I can't submit my thesis without having to convert it to PDF! D:

I would have used OpenOffice, but it doesn't like pictures so it's a no go.


----------



## net-cat (Jun 3, 2010)

There are any number of free PDF printers out there. My personal preference is this one.

http://sourceforge.net/projects/pdfcreator/

(Watch out for stupid browser toolbars.)


----------



## Runefox (Jun 3, 2010)

CutePDF Writer is pretty good, and acts as a printer. It actually works better than the official Adobe PDF "printer", and it's free. It'll ask you to download and install Ghostscript - That's fine and necessary. Ghostscript is open source software, and none of any of this comes with spyware.


----------



## Nollix (Jun 3, 2010)

Jesus Christ, people.
http://lmgtfy.com/?q=pdf+converter


----------



## net-cat (Jun 3, 2010)

I would normally agree with that, but "PDF conversion" is one of those things where there are hundreds of different shareware and/or malware authors out to make a quick buck flooding the marketplace with identical products. (Usually complete with nag screens and/or spyware.)
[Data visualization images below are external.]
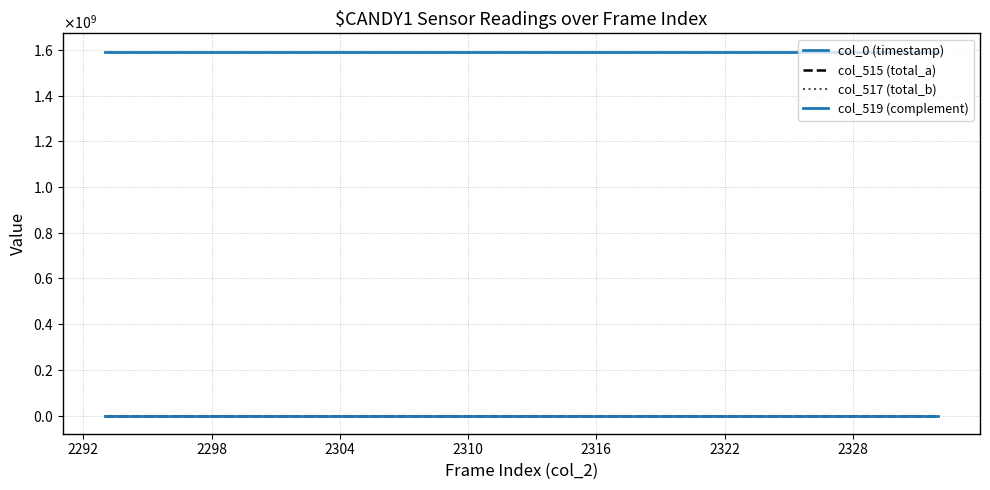

Does the chart have visible grid lines?

Yes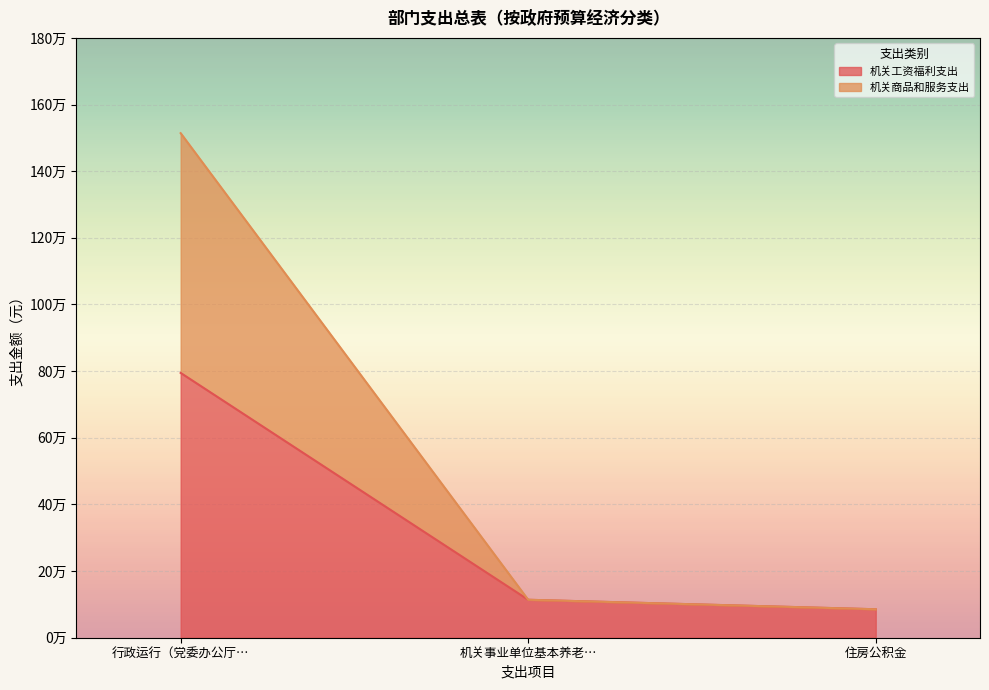

What are all the series names shown in the legend?

机关工资福利支出, 机关商品和服务支出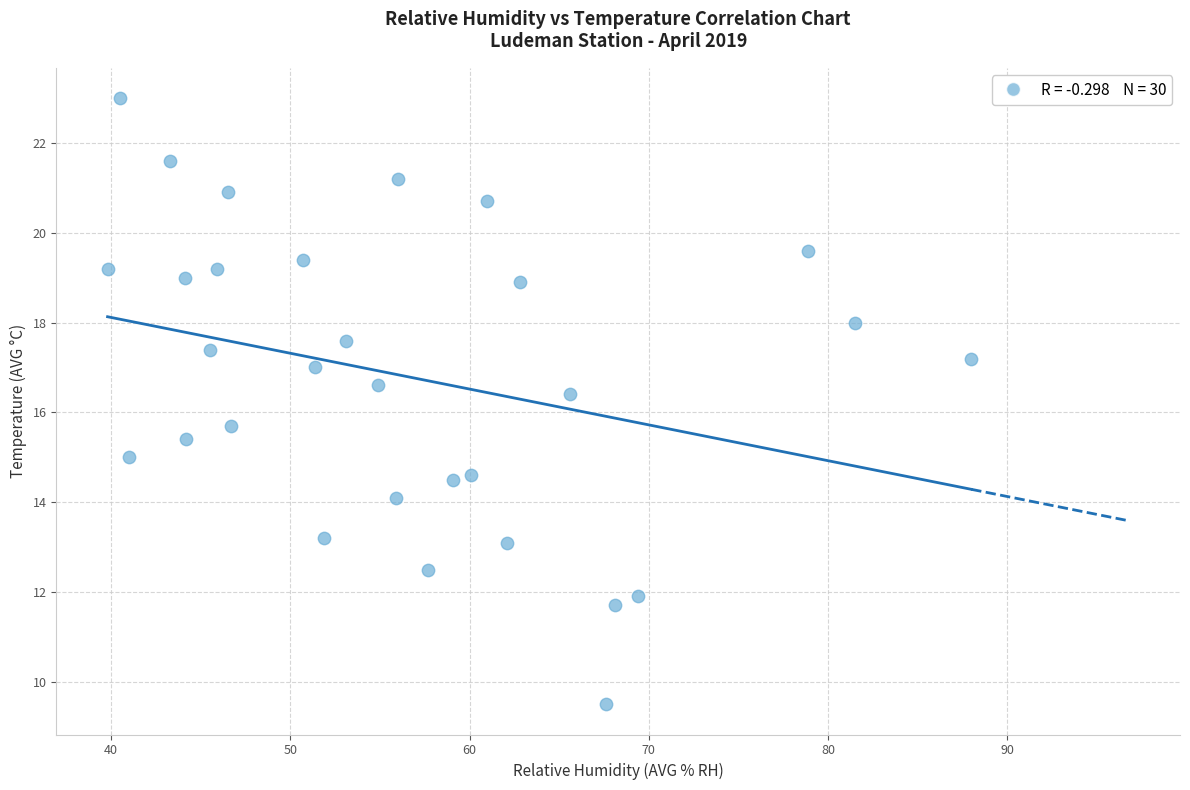

What is the range of X values (max minus min)?

48.2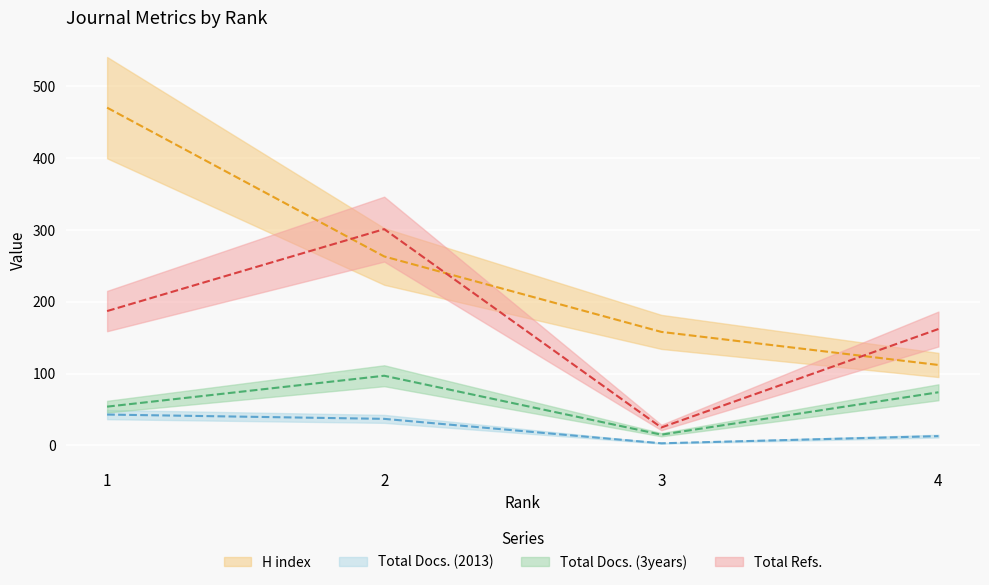

Reading left to right, extract all data points from this chart.

H index: 1=470	2=263	3=158	4=112
Total Docs. (2013): 1=43	2=37	3=3	4=13
Total Docs. (3years): 1=54	2=97	3=15	4=74
Total Refs.: 1=187	2=301	3=25	4=162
99.9% of them are based on Ghostscript, probably in gross violation of its license, too.

I know PDF Creator is good (save for its stupid browser toolbar.) I also know CuteWriter is good. (At least, it was years ago when I used it.)


----------



## WolfoxOkamichan (Jun 3, 2010)

Nollix said:


> Jesus Christ, people.
> http://lmgtfy.com/?q=pdf+converter



Um no. Do you really think I'd ask if I found it in Google? Did you even fucking CHECKED the google results YOURSELF? Hell, even torrents don't have a working PDF converter!

Anyway I just realized that Macromedia offers web conversion but you need to be a member and you have some 5 or so documents per day limit.


----------



## net-cat (Jun 3, 2010)

... or maybe the solutions Runefox and I suggested?


----------



## WolfoxOkamichan (Jun 3, 2010)

Yeah, but I was able to convert the files I needed before I saw this topic's replies


----------



## Nollix (Jun 3, 2010)

WolfoxOkamichan said:


> Um no. Do you really think I'd ask if I found it in Google? Did you even fucking CHECKED the google results YOURSELF? Hell, even torrents don't have a working PDF converter!
> 
> Anyway I just realized that Macromedia offers web conversion but you need to be a member and you have some 5 or so documents per day limit.



Um yes. I just tried the very first result and it worked fine. Stop being an idiot.


----------



## Rakuen Growlithe (Jun 3, 2010)

What do you mean Openoffice doesn't like pictures? I've made plenty of pdfs with openoffice and including pictures. I do it because pdfs are identical everywhere so I canbe confident when I print. If I use .odt files then some computers can't open them or mess up the formatting.


----------



## RTDragon (Jun 3, 2010)

I think it's most likely probably cause if you use larger pictures in an oc document like vertical pictures then it will only show half of it. Trust me i did this before and the only way to paste such pictures is to resize it.


----------



## WolfoxOkamichan (Jun 4, 2010)

Nollix said:


> Um yes. I just tried the very first result and it worked fine. Stop being an idiot.



Did you even read this?


----------



## Nollix (Jun 4, 2010)

WolfoxOkamichan said:


> Did you even read this?



You're obviously doing it wrong, because I didn't have to do any of that to convert my file.


----------



## WolfoxOkamichan (Jun 5, 2010)

Nollix said:


> You're obviously doing it wrong, because I didn't have to do any of that to convert my file.



Considering that a thesis takes up 60+ pages, you're giving a big WTF

who the hell converts pdf for a measly few pages?


----------